1Kaymant sir i'm unable to find the values of a,b,c but is there any specific technique to do so?
also could you please post your method of finding the values of a,b,c
11fibonacci - ur answer is obviously wrong, as equality in A.M-G.M is when a=b=c, which is not possible here!
66The maximum value is \dfrac{1}{2}(13+\sqrt{5}) and the minimum value is \dfrac{1}{2}(13-\sqrt{5}). These are attained for infinitely many values of a,b,c. E.g. Take b=\dfrac{1}{2}(3+\sqrt{5})a and c=\dfrac{1}{2}(3-\sqrt{5})a for maximum; exchange b and c for minimum.
341I am curious as to the source of this problem. Is it that postal coaching stuff?

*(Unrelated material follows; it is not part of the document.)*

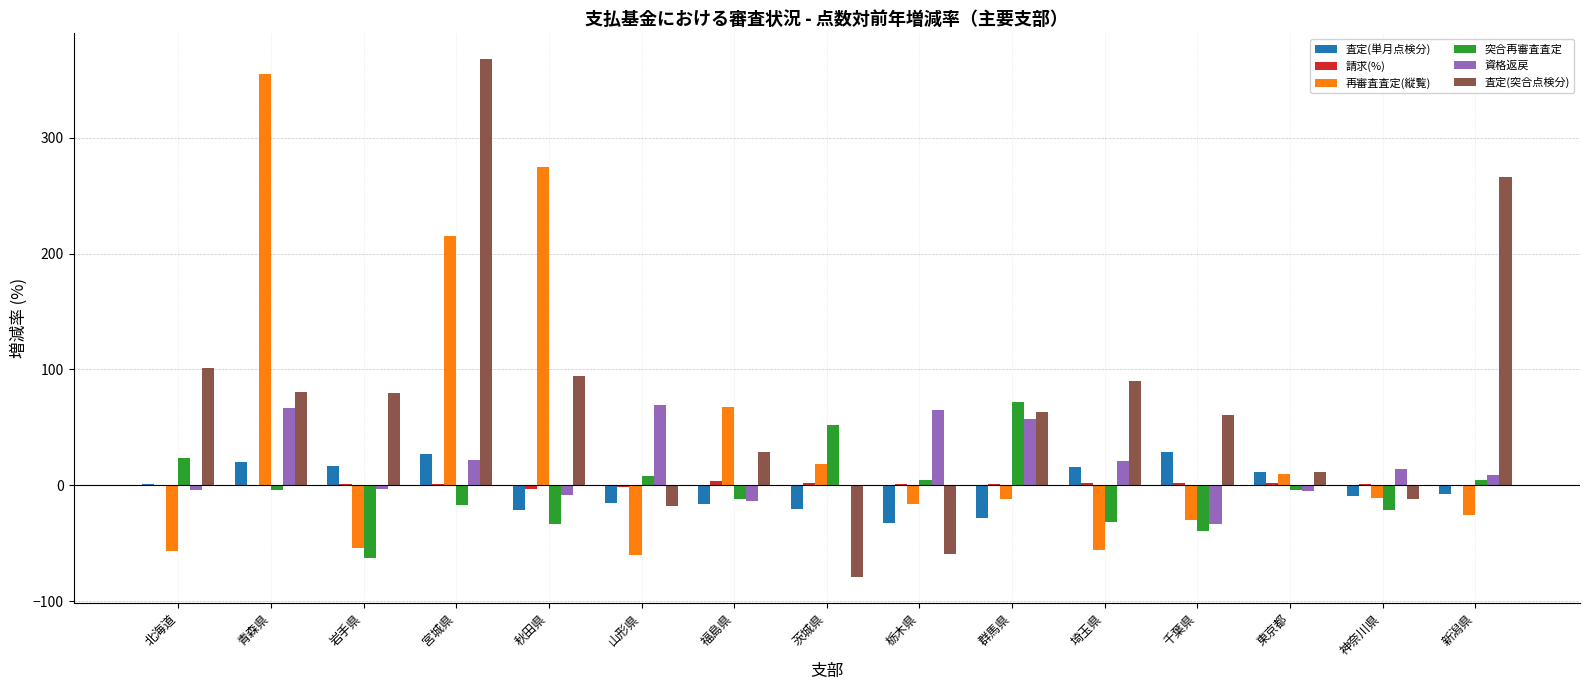

At which category does the chart reach its peak across all series?

宮城県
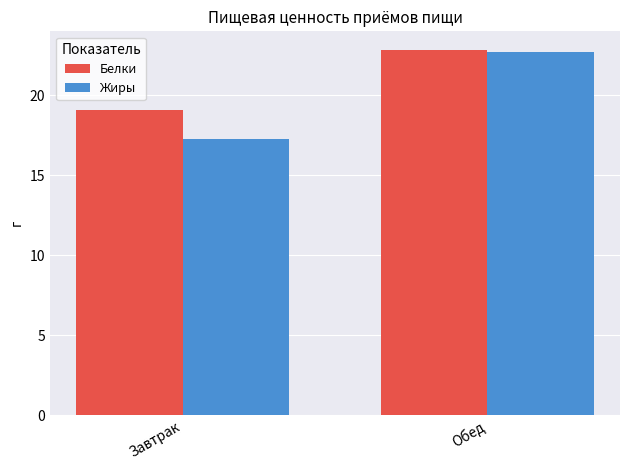

What is the smallest value displayed?

17.3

11No I saw this problem a few days back at mathlinks, but then lost its source - couldn't find it after last Tuesday!
341Hmm, its quite a difficult problem. Its proposed by a Vietnamese guy, so its more difficult than usual. I read the solution in his book and its quite a solution!

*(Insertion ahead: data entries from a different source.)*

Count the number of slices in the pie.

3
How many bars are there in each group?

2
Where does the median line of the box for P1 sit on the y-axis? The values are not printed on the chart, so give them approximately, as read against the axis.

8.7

BTW, the thread is here: http://www.mathlinks.ro/viewtopic.php?search_id=1109338498&t=308229
1kaymant sir could you please tell the reason for chosing such values!!
66Well as far as I am concerned, I used the methods of Lagrange multipliers. Any body want that?
@theprophet
You have read the solution, could you verify the answer.
11Anant sir, I want that! I mean give ur soln....I don't know Langrange multipliers......PLS!!!